Quinn's pension fix: workers to pay more, retire later

Friday, April 20, 2012

In his second big move in two days to shore up state finances, Gov. Pat Quinn Friday called for major changes in the state's grossly underfunded employee pension plans, changes that would affect both employees and local governments.

The plan would have employees paying an additional 3 percent of their salary each year toward their pension, reduce cost-of-living increases to 3 percent, or one-half the rate of inflation — whichever is smaller — and boost the normal retirement age to 67. It now begins as low as age 55 in some plans.

Local taxing bodies — specifically school districts, community colleges and public universities — would be responsible for paying the normal costs of pensions for their workers themselves. Those costs now are borne by the state, and Mr. Quinn said the change will be phased in "over the next several years."

In exchange for that, Mr. Quinn said, the state's pension systems, which now collectively have $83 billion in unfunded liabilities, would be 100 percent funded by 2042, with the state subjected to stiff new requirements forcing it to make regular payments toward that goal.

And, he said, workers would keep their defined benefit contributions, something that has largely disappeared from the private sector.

Blowback from worker unions is expected to be fierce, and Mr. Quinn, who is continuing a press conference on this matter as I write, did not immediately explain how he would get past possible constitutional objections.

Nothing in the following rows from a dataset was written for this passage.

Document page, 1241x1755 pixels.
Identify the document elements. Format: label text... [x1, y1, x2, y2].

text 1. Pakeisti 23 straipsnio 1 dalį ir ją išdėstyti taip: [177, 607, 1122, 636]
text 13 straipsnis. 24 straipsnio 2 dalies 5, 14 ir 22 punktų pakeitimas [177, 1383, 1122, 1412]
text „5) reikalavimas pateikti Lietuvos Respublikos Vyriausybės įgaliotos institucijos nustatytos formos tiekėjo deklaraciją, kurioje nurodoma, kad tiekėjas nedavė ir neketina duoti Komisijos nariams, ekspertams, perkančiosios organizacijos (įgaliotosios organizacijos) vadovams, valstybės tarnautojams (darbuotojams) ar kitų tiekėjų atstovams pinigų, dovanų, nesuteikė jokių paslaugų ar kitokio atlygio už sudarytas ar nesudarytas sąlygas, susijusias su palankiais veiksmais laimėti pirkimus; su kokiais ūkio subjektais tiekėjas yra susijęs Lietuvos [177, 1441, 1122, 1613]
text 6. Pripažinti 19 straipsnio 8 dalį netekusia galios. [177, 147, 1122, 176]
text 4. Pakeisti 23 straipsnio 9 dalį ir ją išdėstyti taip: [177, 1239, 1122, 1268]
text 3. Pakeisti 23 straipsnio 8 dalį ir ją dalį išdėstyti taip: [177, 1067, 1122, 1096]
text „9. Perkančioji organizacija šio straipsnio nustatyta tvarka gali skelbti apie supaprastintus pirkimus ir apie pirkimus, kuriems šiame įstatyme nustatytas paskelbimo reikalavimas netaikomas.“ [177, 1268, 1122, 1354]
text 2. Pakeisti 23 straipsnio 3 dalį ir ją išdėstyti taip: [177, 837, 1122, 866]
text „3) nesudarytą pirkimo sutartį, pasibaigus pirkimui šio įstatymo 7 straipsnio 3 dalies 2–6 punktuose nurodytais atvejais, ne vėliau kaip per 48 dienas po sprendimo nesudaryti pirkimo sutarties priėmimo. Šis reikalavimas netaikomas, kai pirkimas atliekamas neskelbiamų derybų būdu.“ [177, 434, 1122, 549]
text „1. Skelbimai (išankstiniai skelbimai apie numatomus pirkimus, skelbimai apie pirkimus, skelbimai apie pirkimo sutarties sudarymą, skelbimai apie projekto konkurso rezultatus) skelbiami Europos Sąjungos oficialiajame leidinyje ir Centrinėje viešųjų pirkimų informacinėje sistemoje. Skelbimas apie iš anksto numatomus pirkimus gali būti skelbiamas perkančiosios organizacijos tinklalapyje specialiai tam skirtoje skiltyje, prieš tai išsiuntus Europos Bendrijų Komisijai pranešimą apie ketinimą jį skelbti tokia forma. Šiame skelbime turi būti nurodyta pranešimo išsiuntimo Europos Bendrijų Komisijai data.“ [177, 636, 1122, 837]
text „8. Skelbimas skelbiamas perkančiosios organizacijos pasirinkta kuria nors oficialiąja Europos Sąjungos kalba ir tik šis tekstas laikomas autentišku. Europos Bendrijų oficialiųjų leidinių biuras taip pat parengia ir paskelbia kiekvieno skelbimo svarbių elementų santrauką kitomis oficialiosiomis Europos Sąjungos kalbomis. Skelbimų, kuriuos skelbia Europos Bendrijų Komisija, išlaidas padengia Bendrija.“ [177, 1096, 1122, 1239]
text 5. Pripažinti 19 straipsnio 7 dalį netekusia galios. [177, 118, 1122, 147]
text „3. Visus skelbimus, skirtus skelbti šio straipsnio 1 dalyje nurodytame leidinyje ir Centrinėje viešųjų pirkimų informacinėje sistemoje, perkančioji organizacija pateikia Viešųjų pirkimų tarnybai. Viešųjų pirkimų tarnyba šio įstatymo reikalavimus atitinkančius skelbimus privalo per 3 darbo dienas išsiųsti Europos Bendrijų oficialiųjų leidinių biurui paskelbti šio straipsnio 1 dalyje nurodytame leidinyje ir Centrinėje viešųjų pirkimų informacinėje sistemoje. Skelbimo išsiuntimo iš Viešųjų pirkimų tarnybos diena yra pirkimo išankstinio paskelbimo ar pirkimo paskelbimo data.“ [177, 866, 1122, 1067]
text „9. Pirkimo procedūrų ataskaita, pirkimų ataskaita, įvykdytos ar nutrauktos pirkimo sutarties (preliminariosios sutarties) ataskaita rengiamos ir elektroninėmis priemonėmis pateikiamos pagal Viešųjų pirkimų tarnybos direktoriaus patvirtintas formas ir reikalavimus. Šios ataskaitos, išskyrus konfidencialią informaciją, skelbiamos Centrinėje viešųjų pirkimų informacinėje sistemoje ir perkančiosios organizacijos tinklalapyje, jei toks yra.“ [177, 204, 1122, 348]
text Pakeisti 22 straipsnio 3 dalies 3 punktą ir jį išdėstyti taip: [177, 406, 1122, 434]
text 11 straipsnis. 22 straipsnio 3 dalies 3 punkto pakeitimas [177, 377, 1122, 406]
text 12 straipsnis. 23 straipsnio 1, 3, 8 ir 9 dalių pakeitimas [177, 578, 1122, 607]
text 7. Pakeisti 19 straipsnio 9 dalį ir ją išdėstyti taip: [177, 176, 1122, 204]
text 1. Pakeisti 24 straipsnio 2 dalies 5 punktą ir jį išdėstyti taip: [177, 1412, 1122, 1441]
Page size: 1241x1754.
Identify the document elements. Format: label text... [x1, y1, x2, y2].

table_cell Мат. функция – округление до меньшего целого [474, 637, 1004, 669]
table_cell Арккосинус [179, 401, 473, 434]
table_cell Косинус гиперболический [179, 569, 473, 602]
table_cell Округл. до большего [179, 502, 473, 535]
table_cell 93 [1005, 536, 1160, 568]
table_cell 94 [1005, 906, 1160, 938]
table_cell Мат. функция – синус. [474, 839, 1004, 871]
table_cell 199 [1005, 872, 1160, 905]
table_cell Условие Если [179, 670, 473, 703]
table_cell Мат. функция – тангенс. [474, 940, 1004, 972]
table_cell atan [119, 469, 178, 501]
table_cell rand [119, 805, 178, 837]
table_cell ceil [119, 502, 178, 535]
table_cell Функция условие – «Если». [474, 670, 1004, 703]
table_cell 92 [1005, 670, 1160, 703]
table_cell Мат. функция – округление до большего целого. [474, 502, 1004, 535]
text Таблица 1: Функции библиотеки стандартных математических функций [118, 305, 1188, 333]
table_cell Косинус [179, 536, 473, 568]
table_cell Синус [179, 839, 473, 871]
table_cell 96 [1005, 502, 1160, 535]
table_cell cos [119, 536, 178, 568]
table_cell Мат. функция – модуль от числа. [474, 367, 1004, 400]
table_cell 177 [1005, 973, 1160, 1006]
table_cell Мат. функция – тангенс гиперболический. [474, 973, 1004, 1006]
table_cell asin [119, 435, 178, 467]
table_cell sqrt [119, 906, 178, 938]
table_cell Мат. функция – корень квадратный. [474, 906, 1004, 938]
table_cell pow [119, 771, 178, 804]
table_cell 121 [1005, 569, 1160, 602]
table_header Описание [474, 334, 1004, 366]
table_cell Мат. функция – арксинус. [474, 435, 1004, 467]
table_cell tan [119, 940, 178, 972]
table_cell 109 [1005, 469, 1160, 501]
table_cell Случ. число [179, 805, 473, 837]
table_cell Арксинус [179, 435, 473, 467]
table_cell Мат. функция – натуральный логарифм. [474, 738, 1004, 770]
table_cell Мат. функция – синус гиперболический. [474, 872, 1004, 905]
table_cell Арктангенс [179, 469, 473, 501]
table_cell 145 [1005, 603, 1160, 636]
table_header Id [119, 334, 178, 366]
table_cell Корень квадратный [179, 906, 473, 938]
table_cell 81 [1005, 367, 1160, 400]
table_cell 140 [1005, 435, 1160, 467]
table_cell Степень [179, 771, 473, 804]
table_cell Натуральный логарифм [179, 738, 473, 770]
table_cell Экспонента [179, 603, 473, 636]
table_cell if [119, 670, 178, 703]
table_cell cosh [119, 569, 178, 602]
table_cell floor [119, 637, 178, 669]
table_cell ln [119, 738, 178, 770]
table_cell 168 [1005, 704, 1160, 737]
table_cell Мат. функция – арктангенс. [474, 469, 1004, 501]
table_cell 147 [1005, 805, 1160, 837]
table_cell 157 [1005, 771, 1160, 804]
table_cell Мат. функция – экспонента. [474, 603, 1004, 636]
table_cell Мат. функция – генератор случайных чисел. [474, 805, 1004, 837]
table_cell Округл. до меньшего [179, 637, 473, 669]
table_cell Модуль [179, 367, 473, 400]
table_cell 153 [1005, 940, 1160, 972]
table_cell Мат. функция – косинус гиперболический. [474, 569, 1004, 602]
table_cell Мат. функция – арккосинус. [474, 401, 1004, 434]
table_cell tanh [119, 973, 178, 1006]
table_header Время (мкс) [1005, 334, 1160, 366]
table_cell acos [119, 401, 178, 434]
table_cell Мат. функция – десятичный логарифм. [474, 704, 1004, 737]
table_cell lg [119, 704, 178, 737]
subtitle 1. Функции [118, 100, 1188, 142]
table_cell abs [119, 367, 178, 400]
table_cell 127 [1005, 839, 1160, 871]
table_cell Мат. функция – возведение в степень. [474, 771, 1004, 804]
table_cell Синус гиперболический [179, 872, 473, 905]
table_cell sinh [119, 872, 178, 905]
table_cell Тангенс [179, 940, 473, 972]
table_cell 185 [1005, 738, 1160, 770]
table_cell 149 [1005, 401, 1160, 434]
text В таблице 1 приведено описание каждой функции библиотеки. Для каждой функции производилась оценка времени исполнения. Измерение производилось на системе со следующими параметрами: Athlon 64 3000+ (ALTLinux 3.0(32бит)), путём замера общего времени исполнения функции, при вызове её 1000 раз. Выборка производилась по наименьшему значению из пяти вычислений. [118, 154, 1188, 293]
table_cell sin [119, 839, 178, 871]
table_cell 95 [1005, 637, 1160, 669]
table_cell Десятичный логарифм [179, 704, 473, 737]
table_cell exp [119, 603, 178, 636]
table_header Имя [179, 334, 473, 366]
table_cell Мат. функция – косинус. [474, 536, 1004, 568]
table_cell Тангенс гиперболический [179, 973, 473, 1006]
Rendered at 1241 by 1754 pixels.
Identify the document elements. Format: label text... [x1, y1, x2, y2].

On Thursday, the governor proposed a $2.7 billion fix for the state's Medicaid program. That proposal, as well as the pension plan, would have to be approved by the General Assembly.

2:15 p.m. update — The unions finally are out with their response and, if predictable, it is bitterly negative.

"The proposals are insensitive and irresponsible," state AFL-CIO President Michael Carrigan said on behalf of the We Are One Illinois coalition. "We strongly disagree with the proposals.

"By appearing to endorse these unfair and unconstitutional cuts, the governor has made the process of finding common ground much more difficult," the statement adds. "Forcing public servants to choose between two sharply diminished pension plans is no choice at all. It is a clearly illegal attempt to solve the problem caused by past governors. . . .Public employees must be treated and heard as full partners."

The average public employee pension today, according to Mr. Carrigan: $32,000 a year.